--- START ---
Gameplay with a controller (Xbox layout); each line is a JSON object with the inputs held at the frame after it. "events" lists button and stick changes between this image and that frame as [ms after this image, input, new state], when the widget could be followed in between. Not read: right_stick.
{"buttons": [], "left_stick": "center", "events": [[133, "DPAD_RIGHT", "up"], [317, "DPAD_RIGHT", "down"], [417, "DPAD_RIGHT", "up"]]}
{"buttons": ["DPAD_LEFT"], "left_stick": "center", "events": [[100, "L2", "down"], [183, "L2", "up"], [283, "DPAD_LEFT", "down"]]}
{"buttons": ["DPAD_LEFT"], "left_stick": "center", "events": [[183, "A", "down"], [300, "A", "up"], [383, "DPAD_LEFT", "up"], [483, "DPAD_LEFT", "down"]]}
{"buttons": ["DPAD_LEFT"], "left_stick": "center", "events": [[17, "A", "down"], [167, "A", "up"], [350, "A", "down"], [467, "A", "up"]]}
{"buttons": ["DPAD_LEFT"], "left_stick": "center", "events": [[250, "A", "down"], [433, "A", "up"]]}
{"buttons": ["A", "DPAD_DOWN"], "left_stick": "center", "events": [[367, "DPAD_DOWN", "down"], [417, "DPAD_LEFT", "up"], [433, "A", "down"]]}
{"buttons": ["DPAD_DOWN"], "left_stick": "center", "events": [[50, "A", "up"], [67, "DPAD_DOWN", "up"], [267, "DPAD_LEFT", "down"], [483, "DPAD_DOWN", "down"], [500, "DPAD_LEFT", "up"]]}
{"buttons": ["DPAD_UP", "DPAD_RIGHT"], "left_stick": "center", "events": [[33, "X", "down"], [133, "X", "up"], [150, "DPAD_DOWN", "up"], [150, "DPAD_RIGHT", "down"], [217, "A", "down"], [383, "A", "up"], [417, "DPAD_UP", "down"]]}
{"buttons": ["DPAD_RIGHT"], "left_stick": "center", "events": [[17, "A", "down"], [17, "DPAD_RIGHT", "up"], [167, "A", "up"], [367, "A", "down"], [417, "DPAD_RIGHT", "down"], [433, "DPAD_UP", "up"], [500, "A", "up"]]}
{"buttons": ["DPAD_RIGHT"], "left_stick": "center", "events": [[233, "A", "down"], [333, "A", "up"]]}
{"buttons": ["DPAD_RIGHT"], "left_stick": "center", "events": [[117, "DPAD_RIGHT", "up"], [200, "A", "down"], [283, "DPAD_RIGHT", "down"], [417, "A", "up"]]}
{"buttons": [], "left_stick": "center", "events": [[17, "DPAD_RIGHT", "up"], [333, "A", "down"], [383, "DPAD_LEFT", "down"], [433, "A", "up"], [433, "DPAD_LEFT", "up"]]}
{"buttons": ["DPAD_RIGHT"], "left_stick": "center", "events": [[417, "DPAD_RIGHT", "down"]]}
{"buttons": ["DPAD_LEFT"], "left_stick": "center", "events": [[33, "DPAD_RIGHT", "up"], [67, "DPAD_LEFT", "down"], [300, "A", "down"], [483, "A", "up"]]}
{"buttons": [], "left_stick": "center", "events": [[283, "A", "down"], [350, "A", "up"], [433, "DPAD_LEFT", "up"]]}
--- END ---
Repeat all the material, keeping each line identical.

Gameplay with a controller (Xbox layout); each line is a JSON object with the inputs held at the frame after it. "events" lists button and stick changes between this image and that frame as [ms after this image, input, new state], when the widget could be followed in between. Not read: right_stick.
{"buttons": [], "left_stick": "center", "events": [[133, "DPAD_RIGHT", "up"], [317, "DPAD_RIGHT", "down"], [417, "DPAD_RIGHT", "up"]]}
{"buttons": ["DPAD_LEFT"], "left_stick": "center", "events": [[100, "L2", "down"], [183, "L2", "up"], [283, "DPAD_LEFT", "down"]]}
{"buttons": ["DPAD_LEFT"], "left_stick": "center", "events": [[183, "A", "down"], [300, "A", "up"], [383, "DPAD_LEFT", "up"], [483, "DPAD_LEFT", "down"]]}
{"buttons": ["DPAD_LEFT"], "left_stick": "center", "events": [[17, "A", "down"], [167, "A", "up"], [350, "A", "down"], [467, "A", "up"]]}
{"buttons": ["DPAD_LEFT"], "left_stick": "center", "events": [[250, "A", "down"], [433, "A", "up"]]}
{"buttons": ["A", "DPAD_DOWN"], "left_stick": "center", "events": [[367, "DPAD_DOWN", "down"], [417, "DPAD_LEFT", "up"], [433, "A", "down"]]}
{"buttons": ["DPAD_DOWN"], "left_stick": "center", "events": [[50, "A", "up"], [67, "DPAD_DOWN", "up"], [267, "DPAD_LEFT", "down"], [483, "DPAD_DOWN", "down"], [500, "DPAD_LEFT", "up"]]}
{"buttons": ["DPAD_UP", "DPAD_RIGHT"], "left_stick": "center", "events": [[33, "X", "down"], [133, "X", "up"], [150, "DPAD_DOWN", "up"], [150, "DPAD_RIGHT", "down"], [217, "A", "down"], [383, "A", "up"], [417, "DPAD_UP", "down"]]}
{"buttons": ["DPAD_RIGHT"], "left_stick": "center", "events": [[17, "A", "down"], [17, "DPAD_RIGHT", "up"], [167, "A", "up"], [367, "A", "down"], [417, "DPAD_RIGHT", "down"], [433, "DPAD_UP", "up"], [500, "A", "up"]]}
{"buttons": ["DPAD_RIGHT"], "left_stick": "center", "events": [[233, "A", "down"], [333, "A", "up"]]}
{"buttons": ["DPAD_RIGHT"], "left_stick": "center", "events": [[117, "DPAD_RIGHT", "up"], [200, "A", "down"], [283, "DPAD_RIGHT", "down"], [417, "A", "up"]]}
{"buttons": [], "left_stick": "center", "events": [[17, "DPAD_RIGHT", "up"], [333, "A", "down"], [383, "DPAD_LEFT", "down"], [433, "A", "up"], [433, "DPAD_LEFT", "up"]]}
{"buttons": ["DPAD_RIGHT"], "left_stick": "center", "events": [[417, "DPAD_RIGHT", "down"]]}
{"buttons": ["DPAD_LEFT"], "left_stick": "center", "events": [[33, "DPAD_RIGHT", "up"], [67, "DPAD_LEFT", "down"], [300, "A", "down"], [483, "A", "up"]]}
{"buttons": [], "left_stick": "center", "events": [[283, "A", "down"], [350, "A", "up"], [433, "DPAD_LEFT", "up"]]}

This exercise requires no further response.